With earnings season in full swing, cannabis companies took another hammering this week.
Aurora Cannabis, Canopy Growth, and Tilray posted their respective quarterly results this week, disappointing investors who appear to be increasingly disillusioned with the overall performance of the sector this year.
Weaker demand prompts Aurora Cannabis to halt construction at two facilities
Alberta-based Aurora Cannabis, one of the largest marijuana producers as the company boasts a market cap of $4.5 billion, reported better-than-expected earnings per share (EPS) at $0.01 (compared to expectations of a loss in EPS of three cents).
Although Aurora’s EPS beat projections, the company missed on its fiscal first-quarter revenues. Revenue for the period ending in September came in at $57.02 million.
“Despite short term distribution and regulatory headwinds in Canada that have temporarily impacted the industry, the long-term opportunity for Aurora in the global cannabis and cannabinoids market is immense,” Aurora Cannabis chief executive officer Terry Booth said of the company’s results.
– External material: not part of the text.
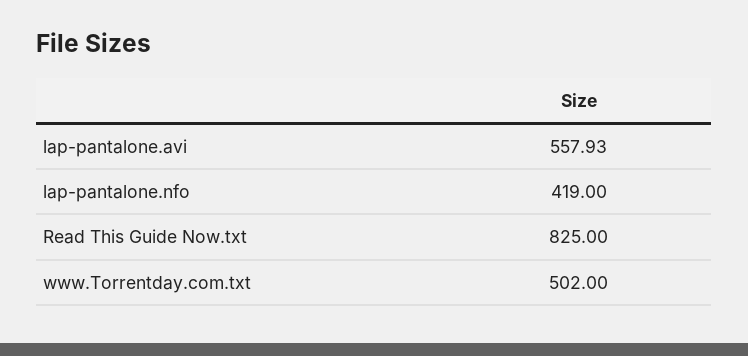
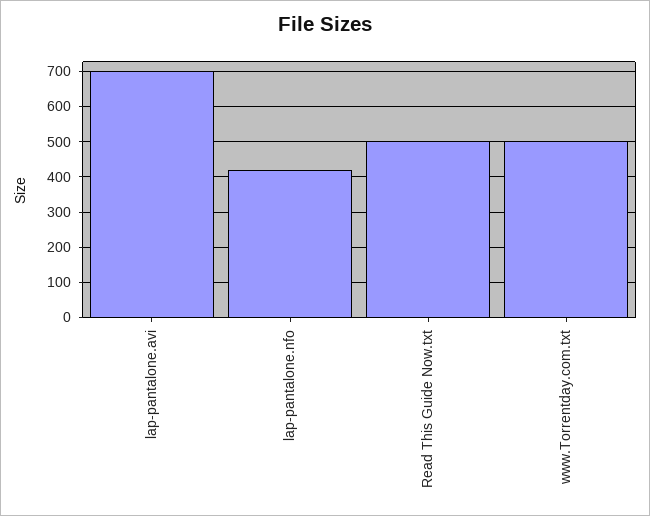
lap-pantalone.avi: 557.93 -> 700
Read This Guide Now.txt: 825 -> 500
The company also announced plans to halt construction at one of its facilities in Denmark, which Aurora says will save it about $60 million over the course of the next 12 months.
Another facility, Aurora Sun in Canada, will also see a delay in construction.
“As global demand develops, or as Aurora’s market share in the global cannabis market increases, we will reactivate these projects,” the company said.
Shares of Aurora Cannabis plunged 6.61% at the end of Thursday’s session on the Toronto Stock Exchange.
Canopy Growth plummets on Q2 earnings release
Another major marijuana producer sent jitters through the sector as it released its fiscal second-quarter results. Adding to the bearish sentiment on pot stocks, Canopy Growth tanked over 14% on disappointing earnings.
Revenue in the fiscal second quarter landed at C$76.6 million, down from the C$90.5 million reported in the previous quarter.
“The last two quarters have been challenging for the Canadian cannabis sector as provinces have reduced purchases to lower inventory levels, retail store openings have fallen short of expectations, and Cannabis 2.0 products are yet to come to market,” chief executive Mark Zekulin.
Shares of Canopy Growth plummeted 14.27% at the end of trading on Thursday on the Toronto Stock Exchange.
Tilray sees surge in sales but losses widen
Tilray sold $15.8 million worth of recreational weed in the third quarter, with international sales jumping just over 500% year-over-year to $5.7 million.
For the third quarter, Tilray reported a net loss of $35.7 million, or 36 cents a share, compared to $18.7 million, or 20 cents a share, in the year-ago period. The revenue beat forecasts at $51.1 million.
“We are in the early days of seeing our strategic initiatives bear fruit – including our European expansion, brand portfolio evolution and strategic partnership product launches. We continue to expect significant growth in the fourth quarter and into 2020,” president and chief executive Brendan Kennedy commented in the financial update.
Shares of Tilray closed 5.35% in the red on the Nasdaq on Thursday.